British Antarctic Territory

About the Territory

The British Antarctic Territory lies between longitudes 20o and 80o West and south of latitude 60o South. It includes the South Orkney Islands, the South Shetland Islands, the Antarctic Peninsula and all the adjacent islands as well as the land mass extending to the South Pole. The land mass is largely ice-covered and the adjacent seas are frozen during the winter. Around the coasts, temperatures during the summer (December to February) are close to or just above 0oC whilst during the winter monthly mean temperatures are between -10oC and -20oC. On the high interior plateau summers temperatures are normally below -20oC and monthly mean temperatures fall below -60oC during the winter.

The British Antarctic Territory has no indigenous population but there are number of scientific bases, including three run by the British Antarctic Survey.
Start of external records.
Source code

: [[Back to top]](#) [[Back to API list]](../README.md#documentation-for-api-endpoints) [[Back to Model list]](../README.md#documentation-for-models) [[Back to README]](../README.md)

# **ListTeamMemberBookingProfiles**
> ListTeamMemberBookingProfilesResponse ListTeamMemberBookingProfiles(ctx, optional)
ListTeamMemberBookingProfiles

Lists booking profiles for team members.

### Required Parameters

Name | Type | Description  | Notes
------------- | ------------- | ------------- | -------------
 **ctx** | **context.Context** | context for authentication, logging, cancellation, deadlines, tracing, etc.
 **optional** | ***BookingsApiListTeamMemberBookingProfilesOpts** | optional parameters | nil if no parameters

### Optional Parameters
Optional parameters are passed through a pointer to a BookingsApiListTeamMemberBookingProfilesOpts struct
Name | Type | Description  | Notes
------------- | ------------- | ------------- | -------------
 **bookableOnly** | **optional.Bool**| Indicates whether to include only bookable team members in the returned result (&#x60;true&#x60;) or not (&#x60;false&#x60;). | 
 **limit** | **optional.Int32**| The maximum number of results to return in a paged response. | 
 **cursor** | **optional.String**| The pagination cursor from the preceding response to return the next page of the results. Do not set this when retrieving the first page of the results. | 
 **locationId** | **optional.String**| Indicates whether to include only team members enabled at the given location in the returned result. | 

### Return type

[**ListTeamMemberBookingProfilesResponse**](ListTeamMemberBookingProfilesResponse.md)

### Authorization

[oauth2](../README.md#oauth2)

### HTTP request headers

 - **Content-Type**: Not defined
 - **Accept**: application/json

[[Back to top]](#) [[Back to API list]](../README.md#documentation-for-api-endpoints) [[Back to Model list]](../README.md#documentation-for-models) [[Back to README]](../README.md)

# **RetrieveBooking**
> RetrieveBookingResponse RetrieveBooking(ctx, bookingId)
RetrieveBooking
The Territory is administered from London by staff in the UK Foreign & Commonwealth Office. Annual revenue comes from income tax on over-wintering scientists, stamp sales and interest from capital reserves. All territorial sovereignty claims to Antarctica are held in abeyance under Article IV of the Antarctic Treaty 1959.

Biodiversity

There are no naturally occurring land mammals, amphibians or reptiles and invertebrate fauna is sparse, particularly on the continent. The vertebrate biodiversity comprises breeding and visiting seabirds and seals. Flora is very limited with only two flowering species although there are 100 species of mosses, 25 liverwort species and 300-400 lichens. Consequently, the ecosystems are relatively simple and fragile.

Policy/strategy background

There is a British Antarctic Strategy Paper (2011-2013) which sets out a framework of Headline Objectives for the Territory and priority areas for commissioning projects. The third Headline Objective is “To protect the BAT environment, including its British heritage, by developing a range of tools to minimise direct human impacts and supporting the UK’s leading influence in environmental issues in Antarctica within the Antarctic Treaty System”. The territory can use its funds to support projects in four priority areas including Environmental protection and minimising human impacts. This includes development of protection and conservation measures for flora and fauna, identification of future environmental challenges and mitigating measures and minimising human impacts.